At OHSU, we have had a long interest in the indications for and the outcomes of rib fracture repair. One of the first of three nearly simultaneous reports of successful surgical intervention of symptomatic rib fracture non-union originated here at OHSU in 2001. Two other successful case reports have appeared more recently. We are currently being contacted frequently by patients or their physicians, mostly out of state, for consideration of rib fracture non-union repair. Our ongoing experience with rib fracture non-union repair has been favorable, but we believe that a prospective clinical study with at least 6 months of post-operative outcome is necessary. In addition, because the insurance company approval process for surgical intervention for rib fracture non-union is often 2 - 3 months and occasionally longer, we have an opportunity to follow the intermediate-term natural history of rib fracture non-unions for several months prior to surgical intervention.

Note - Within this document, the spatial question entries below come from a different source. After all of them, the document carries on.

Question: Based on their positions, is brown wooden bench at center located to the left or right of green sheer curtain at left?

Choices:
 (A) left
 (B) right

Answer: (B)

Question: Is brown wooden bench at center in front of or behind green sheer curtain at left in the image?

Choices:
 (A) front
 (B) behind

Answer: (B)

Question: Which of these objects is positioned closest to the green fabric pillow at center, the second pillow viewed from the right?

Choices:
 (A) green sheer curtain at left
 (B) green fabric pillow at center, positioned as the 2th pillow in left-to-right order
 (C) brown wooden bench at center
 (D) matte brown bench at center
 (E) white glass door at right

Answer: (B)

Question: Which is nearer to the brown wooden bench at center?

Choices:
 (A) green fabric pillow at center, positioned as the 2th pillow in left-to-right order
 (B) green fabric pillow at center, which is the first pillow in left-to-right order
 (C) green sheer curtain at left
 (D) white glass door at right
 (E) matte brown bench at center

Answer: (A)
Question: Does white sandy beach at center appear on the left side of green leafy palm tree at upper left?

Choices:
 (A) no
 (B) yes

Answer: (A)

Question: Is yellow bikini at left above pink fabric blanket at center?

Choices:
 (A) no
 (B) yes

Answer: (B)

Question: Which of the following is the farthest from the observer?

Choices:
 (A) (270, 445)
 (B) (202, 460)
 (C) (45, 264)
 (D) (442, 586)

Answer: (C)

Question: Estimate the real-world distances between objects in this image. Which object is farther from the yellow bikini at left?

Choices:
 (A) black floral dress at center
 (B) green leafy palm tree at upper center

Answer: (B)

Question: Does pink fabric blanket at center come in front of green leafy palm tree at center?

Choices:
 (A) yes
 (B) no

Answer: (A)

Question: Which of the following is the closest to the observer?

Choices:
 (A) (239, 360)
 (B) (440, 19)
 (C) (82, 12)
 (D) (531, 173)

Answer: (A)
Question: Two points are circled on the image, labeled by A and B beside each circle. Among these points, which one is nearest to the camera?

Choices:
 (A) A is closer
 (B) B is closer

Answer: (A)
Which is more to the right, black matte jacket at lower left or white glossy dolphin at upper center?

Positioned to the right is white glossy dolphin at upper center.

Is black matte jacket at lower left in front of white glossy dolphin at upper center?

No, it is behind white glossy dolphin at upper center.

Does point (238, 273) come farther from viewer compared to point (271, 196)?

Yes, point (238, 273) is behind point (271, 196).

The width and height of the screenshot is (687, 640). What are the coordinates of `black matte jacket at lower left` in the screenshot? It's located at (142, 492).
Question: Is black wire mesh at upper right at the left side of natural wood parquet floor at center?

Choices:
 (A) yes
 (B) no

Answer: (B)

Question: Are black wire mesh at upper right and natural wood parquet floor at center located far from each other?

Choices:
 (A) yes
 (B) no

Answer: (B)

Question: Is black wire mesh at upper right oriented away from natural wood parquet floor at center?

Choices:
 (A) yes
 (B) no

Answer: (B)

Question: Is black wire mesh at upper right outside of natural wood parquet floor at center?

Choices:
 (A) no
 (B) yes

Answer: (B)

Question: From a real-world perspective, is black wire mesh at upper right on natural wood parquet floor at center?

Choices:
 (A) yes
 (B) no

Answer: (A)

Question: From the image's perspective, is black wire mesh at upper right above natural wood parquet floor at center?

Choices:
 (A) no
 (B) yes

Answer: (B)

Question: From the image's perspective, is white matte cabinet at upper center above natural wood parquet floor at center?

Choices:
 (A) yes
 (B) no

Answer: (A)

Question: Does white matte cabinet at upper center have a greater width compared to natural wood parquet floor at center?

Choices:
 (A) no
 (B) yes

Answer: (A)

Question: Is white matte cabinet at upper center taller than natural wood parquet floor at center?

The rationale for conducting this study is to demonstrate in a prospective study that the RibLoc ™ repair system is durable and safe in a population of patients with rib fracture non-union. Although this clinical outcome data is not required by the FDA to market and implant this prosthesis, the investigators believe that to establish the clinical benefit of the RibLoc ™ device for non-union repair, prospectively collected outcome data are necessary.